Unternehmer wurden trotz Handy-Flatrate unerwartet hohe Roaming-Kosten in Rechnung gestellt
Der Beklagte hatte bei einem großen Mobilfunkbetreiber einen Flatrate-Handy-Vertrag zu einem monatlichen Betrag von 50,17 Euro. Das Mobiltelefon wurde dem Vorstand zur Nutzung überlassen. Dieser begab sich auf eine Fernreise nach Kanada. Das Handy wählte sich dort in das ausländische Netz ein und verursachte so im Zeitraum eines Monats Roaming-Kosten in Höhe von insgesamt 2.464,39 Euro. Da der Beklagte hiervon nur einen Teil zahlte, wurde die Restforderung im Wege des Inkassos geltend gemacht. Der Beklagte meinte, der Mobilfunkbetreiber hätte ihn auf die stark ansteigenden Kosten hinweisen müssen. Die Klägerin meinte, entsprechende Informationspflichten gebe es nur gegenüber Verbrauchern und nicht in Bezug auf Unternehmer wie den Beklagten.
AG weist Zahlungsklage weitgehend ab
Das Amtsgericht hat die Klage weitgehend zurückgewiesen. Die Zedentin habe zwar dem Grunde nach Anspruch auf Zahlung der geltend gemachten Forderung für die Inanspruchnahme von Leistungen aus dem Mobilfunkvertrag inklusive der Roaming-Dienst-Gebühren. Dem Anspruch stehe aber die Einrede unzulässiger Rechtsausübung entgegen, weil der Beklagte Schadensersatz aus §§ 611, 280 Abs. 1, 3, 282 BGB wegen Verletzung einer Nebenpflicht verlangen könne. Denn die Zedentin hätte den Beklagten auf die hohen Roaming-Kosten hinweisen müssen. Für den Beklagten sei es bis zur Rechnungsstellung nicht erkennbar gewesen, erhöhte Kosten zu verursachen, sodass er keine weiteren Vorkehrungen habe treffen können, um diese zu verhindern. Dies gelte insbesondere angesichts des vereinbarten Flatrate-Tarifs, der per se ein gesteigertes Interesse an der Geringhaltung der Kosten und einer berechenbaren Kostengrundlage widerspiegele.

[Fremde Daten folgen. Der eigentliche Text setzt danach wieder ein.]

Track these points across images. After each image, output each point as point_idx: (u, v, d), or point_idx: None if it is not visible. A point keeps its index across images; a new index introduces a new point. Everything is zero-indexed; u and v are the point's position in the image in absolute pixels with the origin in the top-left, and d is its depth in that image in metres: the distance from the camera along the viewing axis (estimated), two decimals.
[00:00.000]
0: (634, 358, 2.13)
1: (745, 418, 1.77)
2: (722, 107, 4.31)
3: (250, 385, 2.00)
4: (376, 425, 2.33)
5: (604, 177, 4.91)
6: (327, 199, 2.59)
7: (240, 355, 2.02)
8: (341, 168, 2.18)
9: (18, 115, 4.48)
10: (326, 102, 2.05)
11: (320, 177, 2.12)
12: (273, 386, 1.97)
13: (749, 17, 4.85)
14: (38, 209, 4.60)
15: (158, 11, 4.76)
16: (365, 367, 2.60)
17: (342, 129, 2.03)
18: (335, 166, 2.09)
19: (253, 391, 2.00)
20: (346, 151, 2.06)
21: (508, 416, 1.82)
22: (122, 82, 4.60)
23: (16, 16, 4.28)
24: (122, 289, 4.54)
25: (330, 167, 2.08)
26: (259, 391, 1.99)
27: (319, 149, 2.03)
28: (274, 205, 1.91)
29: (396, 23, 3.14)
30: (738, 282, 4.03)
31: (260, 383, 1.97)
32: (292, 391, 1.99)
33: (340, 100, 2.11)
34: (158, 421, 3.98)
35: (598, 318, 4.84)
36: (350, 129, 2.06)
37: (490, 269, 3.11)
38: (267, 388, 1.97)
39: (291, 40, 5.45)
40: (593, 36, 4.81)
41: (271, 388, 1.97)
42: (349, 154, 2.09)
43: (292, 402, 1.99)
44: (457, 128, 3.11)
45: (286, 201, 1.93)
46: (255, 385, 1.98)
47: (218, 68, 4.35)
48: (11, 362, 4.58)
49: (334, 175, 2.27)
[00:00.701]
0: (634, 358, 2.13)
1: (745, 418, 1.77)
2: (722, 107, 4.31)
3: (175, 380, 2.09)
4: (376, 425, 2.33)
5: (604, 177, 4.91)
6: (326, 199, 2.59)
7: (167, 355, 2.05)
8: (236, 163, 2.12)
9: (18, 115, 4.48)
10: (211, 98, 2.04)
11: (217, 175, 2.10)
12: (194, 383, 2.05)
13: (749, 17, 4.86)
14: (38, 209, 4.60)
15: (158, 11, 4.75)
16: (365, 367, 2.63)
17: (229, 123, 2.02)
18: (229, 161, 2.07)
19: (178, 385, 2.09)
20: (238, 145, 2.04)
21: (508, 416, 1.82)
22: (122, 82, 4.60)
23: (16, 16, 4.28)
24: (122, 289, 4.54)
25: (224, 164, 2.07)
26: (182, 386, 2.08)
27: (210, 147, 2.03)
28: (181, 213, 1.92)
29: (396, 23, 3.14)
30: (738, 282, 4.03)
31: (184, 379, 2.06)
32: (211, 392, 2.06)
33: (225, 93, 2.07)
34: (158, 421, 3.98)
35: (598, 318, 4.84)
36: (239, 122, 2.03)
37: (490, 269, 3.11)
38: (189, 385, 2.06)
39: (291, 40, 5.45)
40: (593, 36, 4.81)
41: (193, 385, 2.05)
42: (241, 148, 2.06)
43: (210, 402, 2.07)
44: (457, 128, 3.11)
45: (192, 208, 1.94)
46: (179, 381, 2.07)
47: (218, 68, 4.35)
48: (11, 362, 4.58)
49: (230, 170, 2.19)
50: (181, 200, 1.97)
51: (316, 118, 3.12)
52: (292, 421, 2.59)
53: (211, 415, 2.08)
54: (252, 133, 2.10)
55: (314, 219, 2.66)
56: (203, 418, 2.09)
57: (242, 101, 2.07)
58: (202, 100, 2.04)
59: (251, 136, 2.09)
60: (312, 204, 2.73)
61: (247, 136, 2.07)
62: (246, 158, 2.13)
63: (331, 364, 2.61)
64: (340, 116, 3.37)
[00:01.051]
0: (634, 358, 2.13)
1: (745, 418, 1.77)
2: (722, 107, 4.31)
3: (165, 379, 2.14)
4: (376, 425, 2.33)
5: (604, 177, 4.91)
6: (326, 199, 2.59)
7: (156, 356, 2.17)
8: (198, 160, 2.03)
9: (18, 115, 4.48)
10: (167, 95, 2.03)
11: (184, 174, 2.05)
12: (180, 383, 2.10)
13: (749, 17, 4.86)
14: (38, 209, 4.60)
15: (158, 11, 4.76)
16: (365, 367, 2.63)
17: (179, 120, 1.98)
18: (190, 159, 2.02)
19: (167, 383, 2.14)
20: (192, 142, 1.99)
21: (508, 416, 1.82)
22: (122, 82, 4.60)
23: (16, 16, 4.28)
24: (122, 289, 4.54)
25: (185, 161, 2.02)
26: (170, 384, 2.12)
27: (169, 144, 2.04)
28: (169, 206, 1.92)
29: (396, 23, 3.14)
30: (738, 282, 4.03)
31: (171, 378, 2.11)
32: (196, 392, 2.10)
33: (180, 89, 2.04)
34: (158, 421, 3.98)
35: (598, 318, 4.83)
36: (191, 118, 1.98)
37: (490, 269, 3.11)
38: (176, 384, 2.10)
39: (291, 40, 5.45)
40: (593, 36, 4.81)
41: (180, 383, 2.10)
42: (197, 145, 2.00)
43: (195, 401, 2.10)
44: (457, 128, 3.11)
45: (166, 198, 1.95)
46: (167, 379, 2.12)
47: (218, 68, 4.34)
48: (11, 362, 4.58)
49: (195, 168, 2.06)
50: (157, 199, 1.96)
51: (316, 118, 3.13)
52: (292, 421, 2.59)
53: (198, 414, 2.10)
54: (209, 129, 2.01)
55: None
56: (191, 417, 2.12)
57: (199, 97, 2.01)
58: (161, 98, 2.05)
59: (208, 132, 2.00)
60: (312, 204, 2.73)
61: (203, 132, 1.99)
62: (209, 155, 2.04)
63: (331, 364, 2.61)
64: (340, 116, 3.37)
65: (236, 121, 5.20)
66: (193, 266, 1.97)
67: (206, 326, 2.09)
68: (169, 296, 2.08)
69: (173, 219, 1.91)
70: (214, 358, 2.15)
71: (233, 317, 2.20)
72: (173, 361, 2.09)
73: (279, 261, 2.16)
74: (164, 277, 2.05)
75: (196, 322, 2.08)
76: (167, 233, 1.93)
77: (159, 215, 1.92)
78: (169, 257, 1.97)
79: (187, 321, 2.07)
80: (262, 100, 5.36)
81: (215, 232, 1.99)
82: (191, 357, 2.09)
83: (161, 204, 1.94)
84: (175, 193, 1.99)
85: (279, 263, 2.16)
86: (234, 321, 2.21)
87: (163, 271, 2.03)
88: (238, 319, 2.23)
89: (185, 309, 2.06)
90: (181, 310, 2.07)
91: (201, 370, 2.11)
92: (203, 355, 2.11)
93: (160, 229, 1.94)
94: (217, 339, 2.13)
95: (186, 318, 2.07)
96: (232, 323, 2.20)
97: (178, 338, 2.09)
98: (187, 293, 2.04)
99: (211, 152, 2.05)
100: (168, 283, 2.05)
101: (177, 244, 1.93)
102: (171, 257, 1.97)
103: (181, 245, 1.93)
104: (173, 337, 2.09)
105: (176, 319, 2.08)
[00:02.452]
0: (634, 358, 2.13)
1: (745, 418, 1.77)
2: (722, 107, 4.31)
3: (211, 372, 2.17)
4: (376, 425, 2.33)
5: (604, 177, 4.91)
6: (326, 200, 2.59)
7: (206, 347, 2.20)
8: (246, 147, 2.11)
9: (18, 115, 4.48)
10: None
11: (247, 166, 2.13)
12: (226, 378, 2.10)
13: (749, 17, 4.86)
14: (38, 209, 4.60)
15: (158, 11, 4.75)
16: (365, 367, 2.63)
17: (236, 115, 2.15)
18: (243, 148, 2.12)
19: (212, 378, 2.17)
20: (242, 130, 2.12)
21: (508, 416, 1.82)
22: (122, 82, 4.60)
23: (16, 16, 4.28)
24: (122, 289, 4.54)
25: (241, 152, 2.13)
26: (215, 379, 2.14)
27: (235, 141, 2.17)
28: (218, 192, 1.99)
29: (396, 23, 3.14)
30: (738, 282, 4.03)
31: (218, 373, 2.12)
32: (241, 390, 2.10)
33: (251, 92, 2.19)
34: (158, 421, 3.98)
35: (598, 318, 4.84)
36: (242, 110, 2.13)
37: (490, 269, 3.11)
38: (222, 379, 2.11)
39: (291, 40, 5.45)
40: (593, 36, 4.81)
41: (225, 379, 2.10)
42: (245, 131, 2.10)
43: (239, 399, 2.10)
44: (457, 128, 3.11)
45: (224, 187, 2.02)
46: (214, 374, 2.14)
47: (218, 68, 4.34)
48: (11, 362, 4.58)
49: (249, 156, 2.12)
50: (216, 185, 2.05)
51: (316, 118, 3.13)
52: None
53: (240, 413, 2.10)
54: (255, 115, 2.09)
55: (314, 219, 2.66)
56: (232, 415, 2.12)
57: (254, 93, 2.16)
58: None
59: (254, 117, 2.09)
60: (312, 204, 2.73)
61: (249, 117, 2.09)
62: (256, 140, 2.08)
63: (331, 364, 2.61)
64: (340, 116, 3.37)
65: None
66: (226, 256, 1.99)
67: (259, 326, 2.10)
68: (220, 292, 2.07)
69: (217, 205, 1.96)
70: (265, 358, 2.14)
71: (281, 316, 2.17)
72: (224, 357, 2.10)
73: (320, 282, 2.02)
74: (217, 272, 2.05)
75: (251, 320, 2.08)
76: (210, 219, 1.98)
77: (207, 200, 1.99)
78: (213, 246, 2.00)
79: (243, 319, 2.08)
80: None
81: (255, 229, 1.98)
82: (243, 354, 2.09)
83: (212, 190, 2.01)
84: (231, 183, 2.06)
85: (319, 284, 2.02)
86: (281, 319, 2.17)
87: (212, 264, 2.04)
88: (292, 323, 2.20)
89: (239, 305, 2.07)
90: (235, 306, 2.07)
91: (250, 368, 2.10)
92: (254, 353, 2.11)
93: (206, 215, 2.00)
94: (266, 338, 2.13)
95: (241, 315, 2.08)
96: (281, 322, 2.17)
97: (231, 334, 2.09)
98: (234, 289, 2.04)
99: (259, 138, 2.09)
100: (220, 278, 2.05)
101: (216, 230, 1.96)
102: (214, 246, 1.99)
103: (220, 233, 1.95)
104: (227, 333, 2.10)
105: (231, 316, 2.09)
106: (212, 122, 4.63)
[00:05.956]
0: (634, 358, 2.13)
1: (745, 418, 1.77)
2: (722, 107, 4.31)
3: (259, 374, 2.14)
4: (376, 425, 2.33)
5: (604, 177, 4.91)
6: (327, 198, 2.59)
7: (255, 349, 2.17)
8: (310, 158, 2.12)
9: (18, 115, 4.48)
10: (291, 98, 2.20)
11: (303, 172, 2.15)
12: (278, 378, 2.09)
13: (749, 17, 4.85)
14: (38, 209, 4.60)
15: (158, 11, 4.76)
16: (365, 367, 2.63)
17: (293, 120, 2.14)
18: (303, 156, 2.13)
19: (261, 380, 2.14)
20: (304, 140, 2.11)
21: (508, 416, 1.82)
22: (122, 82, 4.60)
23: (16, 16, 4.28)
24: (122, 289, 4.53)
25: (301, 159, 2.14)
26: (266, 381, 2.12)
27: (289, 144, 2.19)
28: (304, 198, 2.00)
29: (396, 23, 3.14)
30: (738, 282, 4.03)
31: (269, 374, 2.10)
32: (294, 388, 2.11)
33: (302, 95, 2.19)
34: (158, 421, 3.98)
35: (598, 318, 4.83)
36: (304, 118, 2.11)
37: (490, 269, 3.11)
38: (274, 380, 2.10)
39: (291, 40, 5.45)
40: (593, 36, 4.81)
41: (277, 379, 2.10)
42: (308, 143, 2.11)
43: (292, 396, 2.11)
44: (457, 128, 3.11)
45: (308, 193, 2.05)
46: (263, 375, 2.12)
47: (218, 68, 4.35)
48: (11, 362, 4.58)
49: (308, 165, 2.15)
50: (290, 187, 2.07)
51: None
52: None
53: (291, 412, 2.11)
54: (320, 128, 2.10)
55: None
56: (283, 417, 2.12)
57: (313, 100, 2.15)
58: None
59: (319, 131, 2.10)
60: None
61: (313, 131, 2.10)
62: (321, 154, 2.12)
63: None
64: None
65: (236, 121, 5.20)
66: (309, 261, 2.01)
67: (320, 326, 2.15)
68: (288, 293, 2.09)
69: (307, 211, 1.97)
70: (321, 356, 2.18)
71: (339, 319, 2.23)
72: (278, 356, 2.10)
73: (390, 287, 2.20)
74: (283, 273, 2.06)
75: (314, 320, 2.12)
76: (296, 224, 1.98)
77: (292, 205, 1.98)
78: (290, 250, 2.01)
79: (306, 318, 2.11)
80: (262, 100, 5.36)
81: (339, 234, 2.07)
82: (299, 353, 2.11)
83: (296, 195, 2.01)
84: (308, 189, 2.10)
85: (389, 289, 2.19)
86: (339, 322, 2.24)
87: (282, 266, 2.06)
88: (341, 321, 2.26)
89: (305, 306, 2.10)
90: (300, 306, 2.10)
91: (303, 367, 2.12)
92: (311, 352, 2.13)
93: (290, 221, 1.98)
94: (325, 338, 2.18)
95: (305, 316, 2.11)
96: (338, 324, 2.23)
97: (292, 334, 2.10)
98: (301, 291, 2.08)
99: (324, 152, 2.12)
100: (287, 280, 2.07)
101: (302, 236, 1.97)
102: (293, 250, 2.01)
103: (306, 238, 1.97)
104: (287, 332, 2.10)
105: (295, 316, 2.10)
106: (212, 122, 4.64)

Schutzwirkung der Roaming-VO kann auch für Nicht-Verbraucher gelten
Bei Flatrate-Tarifen bestehe stets eine erhöhte Veranlassung der die überlegende Sachkunde innehabenden Vertragspartei, die andere Partei über stark ansteigende Kosten zu informieren. Eine solche Informationspflicht ergebe sich auch schon aus Art. 15 Abs. 3 EU Roaming-VO. Zwar sei die Vorschrift vorliegend mangels Verbrauchereigenschaft des Beklagten nicht anwendbar. Der zugrunde liegende Rechtsgedanke sei jedoch verallgemeinerbar auch auf Parteien anwendbar, die keine Verbraucher seien, da lediglich die fehlende Verbrauchereigenschaft der anderen Vertragspartei nicht das Ausnutzen überlegener Sachkunde rechtfertige. Lediglich der Schwellenwert, ab dem eine Informationspflicht bestehe, müsse bei unternehmerischen Vertragspartnern höher angesetzt werden, um insofern einer gewissen Erfahrung im Geschäftsverkehr und damit üblicherweise geringeren Schutzbedürftigkeit Rechnung zu tragen. Als Schwellenwert erscheine hier ein Betrag in zehnfacher Höhe des Basistarifs geeignet, welcher im vorliegenden Fall 501,70 Euro beträgt.